For over a century, people have wondered what exactly happens when birds encounter hurricanes. Even into recent decades, the behaviors of birds in hurricanes were purely speculative, or based on few direct observations. Resident breeding birds along the Atlantic Coast have adapted to periodic hurricane events, though even localized storm damage can impact populations of some bird species. The impact of large storms on barrier island or beach systems isn’t always negative, and some birds (piping and snowy plovers, for instance) have adapted to nesting in the overwash areas created by cyclones, nor’easters, and other large storm events. Migratory birds have a different relationship with hurricanes, with the probability of encountering a storm overlapping with only a small window of time of their annual cycle. Though the odds are unlikely, the chance encounters have drastic implications for smaller land birds that face a storm over the open ocean, and many passerines likely perish within the winds of large tropical systems. Pelagic birds can ride the winds and find themselves inland, hundreds or even thousands of miles away from typical open-ocean locations. Some birds find themselves “stuck” in the center of storms unable to break through the wall of wind to reach safety.

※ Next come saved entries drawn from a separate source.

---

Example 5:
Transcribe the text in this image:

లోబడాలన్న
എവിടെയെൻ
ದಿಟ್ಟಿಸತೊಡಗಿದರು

Until recent years, it was generally an accepted theory that most birds that migrated into large hurricanes over the open Atlantic perished. Through the amazing remote tracking technologies available to scientists, we now know that at least some types of birds are able to navigate directly through these storms and beyond. Remotely tracking a migratory bird into a Category 3 hurricane and seeing the bird safely make it through the other side of the storm has the power to captivate anyone.
With all of this in mind, we watched in near-real time as six black-bellied plovers settled into their migratory stopover sites or wintering locations in Jamaica, Cuba, Florida, Georgia, and South Carolina, just as Hurricane Matthew picked up intensity and made towards the region in early October 2016. All of these plovers were tagged in the High Arctic breeding grounds in 2015 and 2016.
Amazingly, all of these birds made it through the storm, and we were able to look at the strategies the birds used to avoid the worst of the storms as the hurricane strafed the region. When we zoom in on the plover in Florida (Qirniqtaq, image below), we can see the bird move from the marshes and beaches of New Smyrna to the nearby airport, a likely refuge from the storm surge that Matthew brought with the winds. This plover appears to have set up shop in the airport now and may continue there through the winter.
The technological breakthroughs in tracking birds have given the scientific community the ability to see behaviors and migrations with incredible detail. With each breakthrough in the reduction of size and weight of transmitters, more bird species become available to track. The deployment of transmitters on black-bellied plovers is a collaborative effort between Canadian Wildlife Service (CWS) and The Center for Conservation Biology, and was initiated by CWS in 2014. The goal of the tracking study is to understand the connectivity of arctic nesting shorebirds to stopover sites and wintering grounds. Understanding the linkages of the plovers and other shorebirds is critical to the conservation of these birds along the flyway. The tracking of the plovers is an ongoing project and they can be followed at Wildlifetracking.org.